Breaking Screen Captures

So my homie Nick had an interesting idea that I thought I would spend a bit of time exploring. The idea is to break the screen-capturability of an image by replacing it with several rapidly refreshing frames that appeared to the naked eye over time as a coherent image but which individually conveyed no useful information and rather appeared scrambled. So that under screen capture you get a single unrecognizable frame. If you take a digital video (i.e. rapid series of screen captures) you may still be able to view the image by playing the video. But you should not be able to extract the image by itself without some eyemulating algorithm, which we hope would be extremely difficult to compute.

I think it would be quite possible to simply fraction the image into distinct geometric regions and display only part of the whole per frame, however it would be even easier to reassemble these than it was to separate them.

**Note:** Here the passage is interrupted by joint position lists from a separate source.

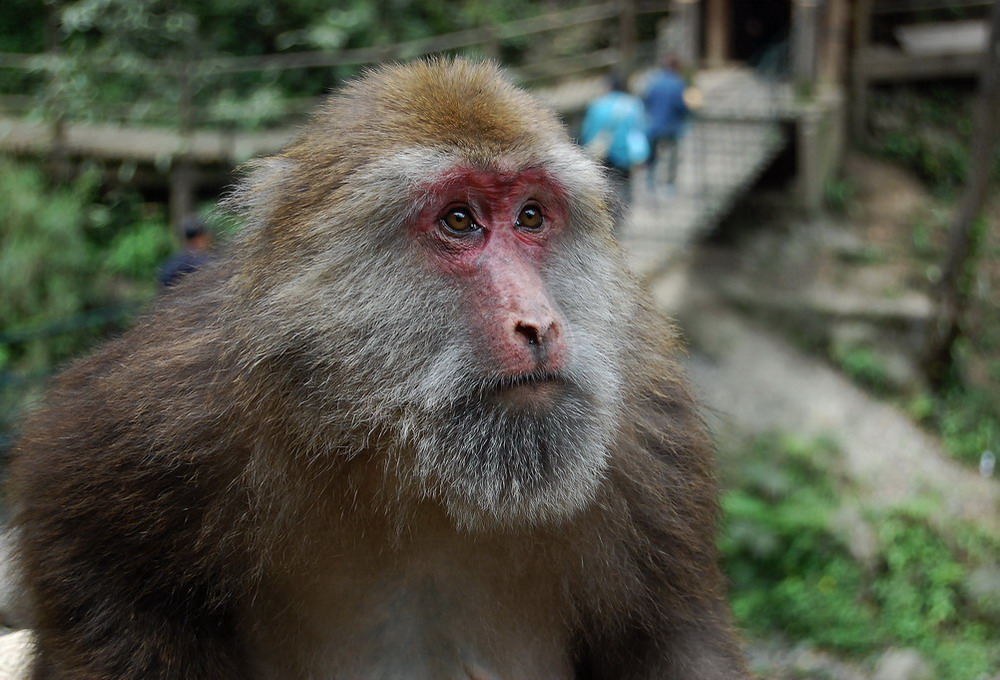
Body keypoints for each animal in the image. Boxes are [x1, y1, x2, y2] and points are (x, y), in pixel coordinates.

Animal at [9, 59, 752, 680]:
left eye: (532, 216)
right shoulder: (170, 409)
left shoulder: (652, 443)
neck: (418, 471)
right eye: (460, 220)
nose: (539, 324)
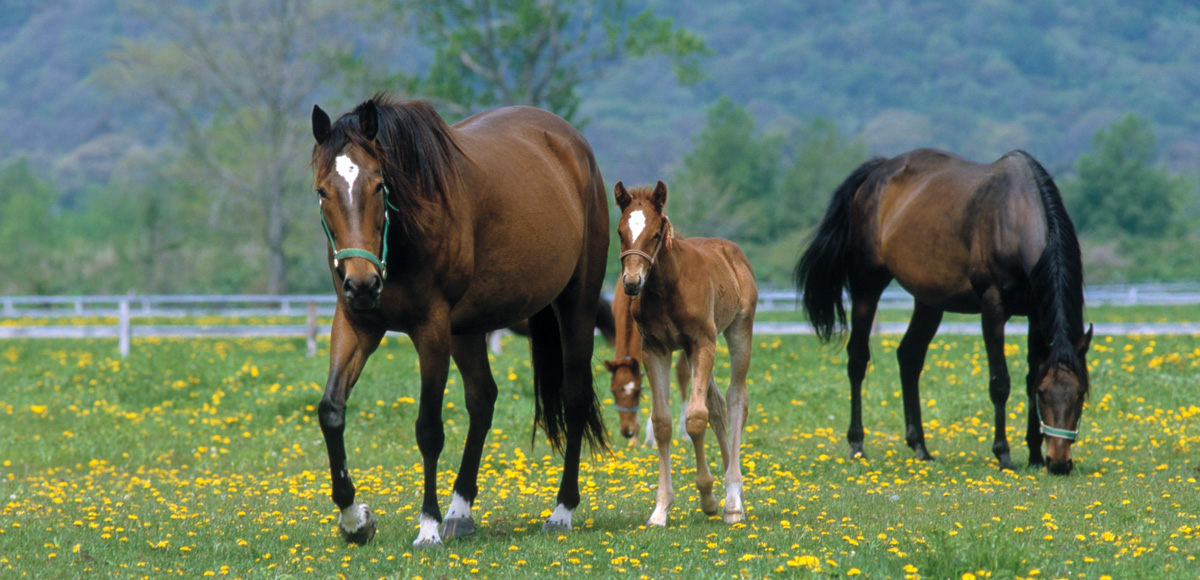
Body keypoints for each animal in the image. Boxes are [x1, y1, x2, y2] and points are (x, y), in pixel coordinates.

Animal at [309, 95, 609, 547]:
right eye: (322, 191)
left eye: (379, 185)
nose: (362, 283)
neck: (403, 236)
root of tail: (572, 144)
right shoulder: (356, 324)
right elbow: (331, 411)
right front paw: (354, 519)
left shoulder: (431, 330)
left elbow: (429, 429)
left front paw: (428, 526)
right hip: (468, 328)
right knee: (482, 399)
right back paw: (460, 509)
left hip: (577, 305)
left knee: (573, 400)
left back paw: (561, 511)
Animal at [614, 180, 758, 526]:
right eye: (621, 232)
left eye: (655, 233)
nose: (632, 282)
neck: (667, 287)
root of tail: (733, 252)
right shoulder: (655, 348)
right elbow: (663, 422)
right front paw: (661, 509)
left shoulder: (702, 342)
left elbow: (694, 419)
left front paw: (708, 497)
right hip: (695, 352)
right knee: (717, 405)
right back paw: (732, 491)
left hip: (737, 331)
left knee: (736, 400)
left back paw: (733, 500)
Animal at [794, 148, 1092, 475]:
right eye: (1044, 394)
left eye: (1080, 394)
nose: (1059, 463)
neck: (1015, 213)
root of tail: (877, 171)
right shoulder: (992, 308)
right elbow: (1000, 382)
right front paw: (1003, 455)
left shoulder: (1037, 312)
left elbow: (1031, 373)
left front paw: (1035, 455)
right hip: (866, 285)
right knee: (858, 358)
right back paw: (857, 444)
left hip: (929, 301)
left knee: (909, 357)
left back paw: (920, 447)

So, this week I'll begin by writing some stuff that blits an array of same-size bitmaps in order to the same region of the screen. Then I'll experiment with colors -- what does a solid red region look like, and what does a "red emulated" region look like, side-by-side, even? Does the number and difference/sameness between frames needed to convey a solid color depend on the color being conveyed? Is it easier or harder to emulate two different colors simultaneously -- that is to say, does color A being adjacent to color B change the requirement for number and quality of frames needed to achieve emulation? How about dithering A and B, and with different sizes of blocks? Hopefully the answers to these questions will suggest a formula for easily deconstructing an image into frames that are not easily reconstructible except by the natural power of the unaided (or lens-aided) human eye. At first I will treat color. Next will come shape, and how different shapes in different colors can be contrived to emulate a target image. Finally I hope to make an arbitrary jpeg unscreencapturable without hiding it in a hardware buffer -- this is in the long-term of course.

One application for this sort of technology is for controlling the shareability of images through websites or other software. In the past schemes have been implemented to disable mouse access of an image via Javascript or by otherwise manipulating the user-agent to act rather as the "content-provider-agent". I find this usage to be mostly heinous, but it is interesting nevertheless. More useful would be in CAPTCHA technology, where an algorithm might struggle to decode a series of frames that a human eye could read easily -- this may even lead to CAPTCHAs that are easier to read for humans but that bots could not reassemble into a coherent image, much less find the text in. This usage would be much less heinous, though it is still solving a problem that shouldn't exist. I think the most useful usage for this will be in elucidating characteristics of the human eye. And making fun of my colorblind friend Bob.